- To-do item -
Copy out the records below, swapping every "توسط" for "از طرف" and leaving everything else the same.

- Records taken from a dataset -
◆ ◆ ◆ ◆ ◆ ◆ ◆
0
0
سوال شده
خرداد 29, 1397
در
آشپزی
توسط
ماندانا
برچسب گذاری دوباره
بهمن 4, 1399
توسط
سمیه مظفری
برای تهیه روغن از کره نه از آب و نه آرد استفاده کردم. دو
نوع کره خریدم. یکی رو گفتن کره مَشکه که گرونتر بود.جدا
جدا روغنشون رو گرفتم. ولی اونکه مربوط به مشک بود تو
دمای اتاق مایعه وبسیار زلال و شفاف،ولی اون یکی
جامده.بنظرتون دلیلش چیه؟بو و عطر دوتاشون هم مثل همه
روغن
◆ ◆ ◆ ◆ ◆ ◆ ◆
- Solution for this exercise -
0
0
سوال شده
خرداد 29, 1397
در
آشپزی
از طرف
ماندانا
برچسب گذاری دوباره
بهمن 4, 1399
از طرف
سمیه مظفری
برای تهیه روغن از کره نه از آب و نه آرد استفاده کردم. دو
نوع کره خریدم. یکی رو گفتن کره مَشکه که گرونتر بود.جدا
جدا روغنشون رو گرفتم. ولی اونکه مربوط به مشک بود تو
دمای اتاق مایعه وبسیار زلال و شفاف،ولی اون یکی
جامده.بنظرتون دلیلش چیه؟بو و عطر دوتاشون هم مثل همه
روغن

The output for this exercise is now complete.